Gold prices rose past the $1,900 an ounce level on Monday, supported by worries over a spike in covid-19 cases around the globe and uncertainty surrounding the upcoming US presidential election. However, a stronger dollar limited bullion’s advance.
Spot gold was up 0.3% at $1,903.35 per ounce by 11:40 a.m. EST, while US gold futures were 0.1% higher at $1,907.20 per ounce in New York.
“Gold is facing a bit of a headwind from the recent slight rise in real yields,” Nicholas Frappell, global general manager at Sydney-based ABC Bullion, said in a Bloomberg interview.
“Some investors are optimistic over the prospects for US growth. Others are seeing positioning ahead of a Democratic win and assuming that the fiscal consequences will drive bond prices lower and yields higher,” he added.
“Gold has been trapped between $1,930 and $1,880. It is waiting to take cues from the election and there’s this resurgence of the pandemic,” Phillip Streible, chief market strategist at Blue Line Futures in Chicago, told Reuters.
The number of covid-19 cases in the US continues to spike with no signs of letting up. Over the past seven days, the country reported an average of about 68,767 new cases every day, the highest seven-day average recorded since the onset of the pandemic, an analysis of Johns Hopkins University data shows.
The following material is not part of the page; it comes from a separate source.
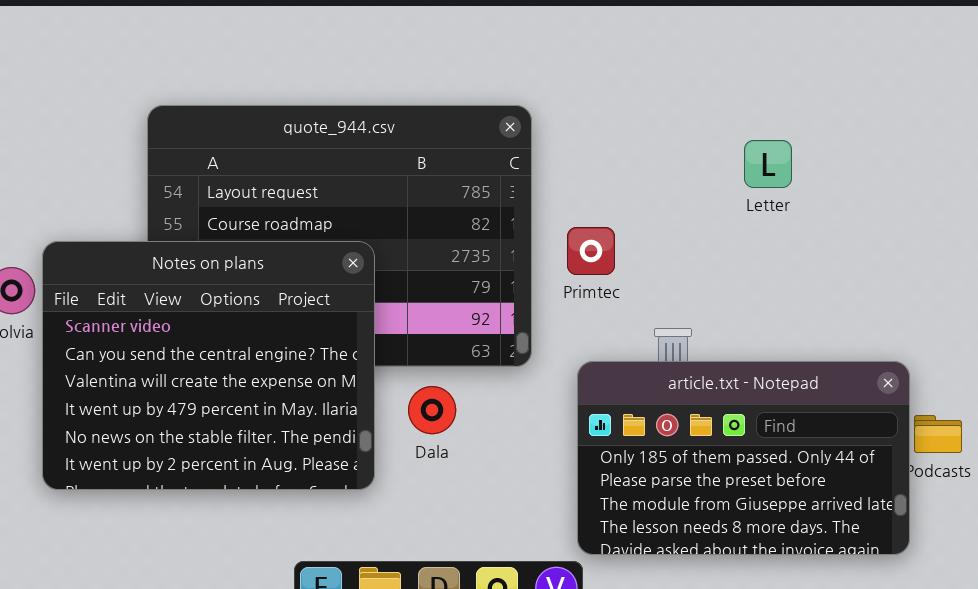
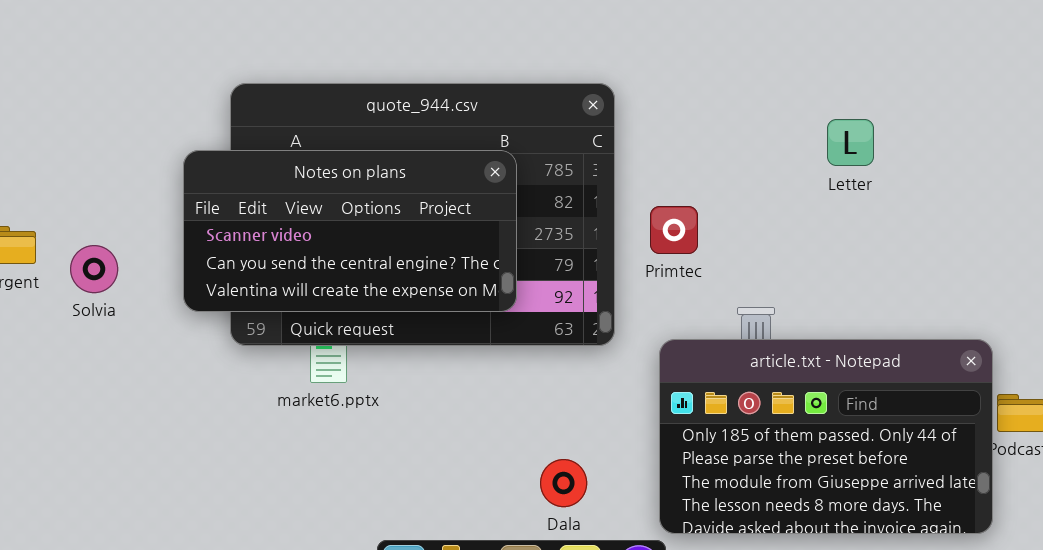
Notes on plans: [42,241,375,490] -> [183,150,517,312], moved, resized
Dala: [408,386,456,434] -> [540,459,587,507], moved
Italy and Spain imposed new restrictions over the weekend as a second wave of virus cases sweeps across Europe.
The fading prospects of a US stimulus deal also weighed on risk sentiment among investors.
On Sunday, US House Speaker Nancy Pelosi said the Trump administration was reviewing the latest plan for more covid-19 relief, though a deal with the White House remains elusive, according to Bloomberg.
However, the market remains hopeful that a deal could be reached eventually, which would bode well for gold as it tends to benefit from widespread stimulus measures from central banks.
“Overall bullish sentiment remains strong and deep, with a view that more stimulus will be coming and that it is really only a matter of time,” Tai Wong, head of base and precious metals derivatives trading at BMO told Bloomberg.